The Concierge Principle
A real hotel concierge doesn't stand in front of the elevator. They're available, attentive, but never in the way.
ConCRG is a guest in your application. The host app owns 100% of the screen, 100% of the time. This principle resolves every design conflict in ConCRG's development.
What It Means in Practice
Invisible by default. ConCRG does not render anything when the user is succeeding. The interface is summoned, not present.
Appears only when called. The user opens the toolbar when they want it. Alternatively, SENSE mode may proactively offer help — but only when behavioral signals clearly indicate frustration.
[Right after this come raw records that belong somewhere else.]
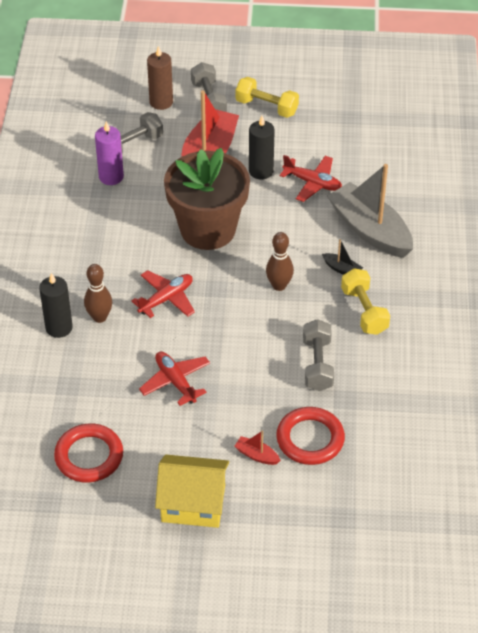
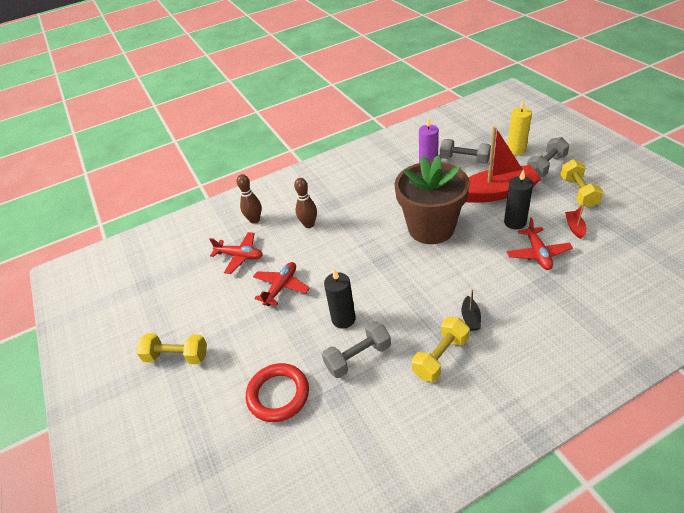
camera: 65 degrees right, 5 degrees down
black candle [39,273,73,338] -> black candle moved to [324,269,356,329]
red ring [54,423,123,483] -> none
red plane [131,270,195,318] -> red plane moved to [209,232,263,274]
brown candle [147,46,173,110] -> yellow candle [507,99,532,155]
yellow house [155,455,229,528] -> yellow dumbbell [136,333,207,364]
red boat [234,430,281,465] -> red boat moved to [565,204,587,239]
brown bowling pin [266,232,294,291] -> brown bowling pin moved to [237,174,262,224]
grey boat [327,164,413,258] -> none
Temporary and dismissable. Every ConCRG UI element can be dismissed instantly. Nothing persists on screen longer than needed.
Never competes with host UI. ConCRG uses the host app's own elements to guide (via the ghost layer) rather than overlaying new UI on top of them. If a choice makes ConCRG more prominent at the expense of the host app, the choice is wrong.
Shadow DOM isolation. The sidecar UI lives in a Shadow DOM container. ConCRG's CSS cannot affect the host app's styles, and the host app's CSS cannot affect ConCRG's styles.
The Ghost Layer
The ghost layer is ConCRG's navigation tool that follows the Concierge Principle:
- It highlights existing elements by adding a subtle overlay (not replacing them)
- It animates along the path the user should take (pointing, not blocking)
- It disappears once the user arrives
Design Decision Reference
The Concierge Principle is the first question to ask in any design discussion:
- Should this feature be more prominent? → Does it compete with the host app? If yes, make it less prominent.
- Should ConCRG intervene proactively here? → Is there a clear signal of genuine need? If not, stay invisible.
- Should this persist on screen? → Does the user still need it? If uncertain, make it dismissable.
Any design that requires the user to acknowledge, close, or work around ConCRG to use their app has violated the Concierge Principle.